Gericault's fascination and passion for horses is shown throughout many of his paintings that feature the four legged animals. Some of his paintings just include horses, displaying their majestic size and frame. It was almost inevitable that Gericault created a painting portaying a horse race. The 1821 Derby at Epsom is just that creation. Though typical of Gericault to record contempoary events, it is unlike a lot of his creations due to the fact it takes place in England.
Lithography is a method of painting that was invented in the late 1700's. It was intended as a cheap alternative to printing and publishing certain works. Not only can this method be used to print text onto paper or any other kinds of material, artwork can also be used in the same way and that was what attracted Gericault.
Though Romanticism originally focused more on landscapes than scenes and topics, Gericault takes this further with his style. Landscapes was a good base for someone like Gericault as it provided a stage for his subjects which often reflected present day events. The Romantic movement also produced a number of incredibly large paintings and Gericault did not shy away from this. His Medusa artwork itself was a huge size.
Neoclassical paintings are just that. They rebel against the traditional and classical methods of ideas of painting and aim for radical and exciting ways to create art. The movements of Neoclassicism and Romanticism in some ways clash against each other. See also Jacques Louis David paintings.
It takes brave artistis such as Gericault to take flavours and inspiration from both of them and make something iconic and almost immortal. Though these movements are much larger than just the paintings that were created in their time, artwork is perhaps one of the easiest ways to view how much these movements influenced culture.
Theodore Gericault is one of a number of famous artists to have produced a lot in just a short space of time, ensuring their legacy was not impacted by a short lifespan. The likes of Van Gogh, Egon Schiele and Frida Kahlo were all taken from us relatively young, but without their names being forgotten.
Gericault was eager to get as much inspiration from fellow and late artists as he possibly could. One of Gericault's main tutors was Pierre-Narcisse Guerin who perhaps together symbolised the tension between ageing and young movements. Guerin disliked how impulsive Gericault was when it came to art but still wanted him to flourish and grow due to a large amount of talent.
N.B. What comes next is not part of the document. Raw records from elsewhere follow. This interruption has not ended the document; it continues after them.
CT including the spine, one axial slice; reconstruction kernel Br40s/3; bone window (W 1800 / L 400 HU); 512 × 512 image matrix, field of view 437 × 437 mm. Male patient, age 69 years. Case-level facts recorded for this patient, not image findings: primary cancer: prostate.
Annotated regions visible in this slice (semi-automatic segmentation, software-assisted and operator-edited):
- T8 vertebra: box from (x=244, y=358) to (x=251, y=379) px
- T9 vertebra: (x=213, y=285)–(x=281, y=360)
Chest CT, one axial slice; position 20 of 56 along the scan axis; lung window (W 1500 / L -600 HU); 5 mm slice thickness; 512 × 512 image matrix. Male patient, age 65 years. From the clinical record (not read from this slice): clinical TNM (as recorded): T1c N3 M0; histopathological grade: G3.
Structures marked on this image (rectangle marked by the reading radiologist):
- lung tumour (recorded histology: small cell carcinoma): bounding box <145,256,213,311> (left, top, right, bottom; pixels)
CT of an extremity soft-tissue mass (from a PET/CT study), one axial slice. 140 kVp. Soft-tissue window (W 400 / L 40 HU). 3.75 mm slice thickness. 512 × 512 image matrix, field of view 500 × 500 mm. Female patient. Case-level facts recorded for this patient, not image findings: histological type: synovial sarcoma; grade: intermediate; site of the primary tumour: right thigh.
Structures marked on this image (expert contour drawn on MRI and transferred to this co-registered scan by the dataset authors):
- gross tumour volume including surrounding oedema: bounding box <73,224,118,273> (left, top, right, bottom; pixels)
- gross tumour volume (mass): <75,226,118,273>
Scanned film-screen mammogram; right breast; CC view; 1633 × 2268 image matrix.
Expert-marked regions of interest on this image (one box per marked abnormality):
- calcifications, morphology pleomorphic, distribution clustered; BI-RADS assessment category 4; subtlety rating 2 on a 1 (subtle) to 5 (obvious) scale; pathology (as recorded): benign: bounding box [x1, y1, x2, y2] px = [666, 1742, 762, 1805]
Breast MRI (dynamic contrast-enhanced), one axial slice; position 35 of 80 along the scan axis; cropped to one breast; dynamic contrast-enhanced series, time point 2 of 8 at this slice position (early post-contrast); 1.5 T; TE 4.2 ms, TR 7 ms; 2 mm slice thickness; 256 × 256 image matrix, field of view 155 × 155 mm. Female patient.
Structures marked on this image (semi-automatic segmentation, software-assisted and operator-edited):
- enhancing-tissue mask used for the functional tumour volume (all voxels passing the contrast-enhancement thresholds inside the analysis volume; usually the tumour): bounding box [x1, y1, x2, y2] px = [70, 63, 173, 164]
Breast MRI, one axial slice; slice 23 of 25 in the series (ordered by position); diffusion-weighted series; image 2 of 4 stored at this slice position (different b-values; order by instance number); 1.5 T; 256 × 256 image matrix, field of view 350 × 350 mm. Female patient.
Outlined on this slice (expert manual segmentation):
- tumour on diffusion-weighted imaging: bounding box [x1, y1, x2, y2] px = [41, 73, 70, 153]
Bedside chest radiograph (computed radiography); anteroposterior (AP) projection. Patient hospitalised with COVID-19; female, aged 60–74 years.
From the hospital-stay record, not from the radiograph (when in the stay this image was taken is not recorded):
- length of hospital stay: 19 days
Inevitably, Gericault left the nest with the foundations of Classicism and built upon them with the blocks of contempoary methods and styles.
Gericault's other tutor was Carle Vernet, these two artists had a lot more in common. Vernet was also passionate about horses and rode them throughout his life, perhaps passing this love down onto Gericault. He was also a keen lithographer which Gericault also practiced.
These two artists would have shaped Gericault in very different ways. Vernet instructed Gericault on sporting art, such as how to construct a horse's anatomy. Whilst Guerin guided Gericault through figure composition. Gericault would come to combine these two lessons and create beautiful paintings portraying soldiers upon and alongside their horses. He would also create his own art, inspired by relevant events. Theodore Gericault is partly responsible for the strength behind Romanticism, particularly French Romanticism.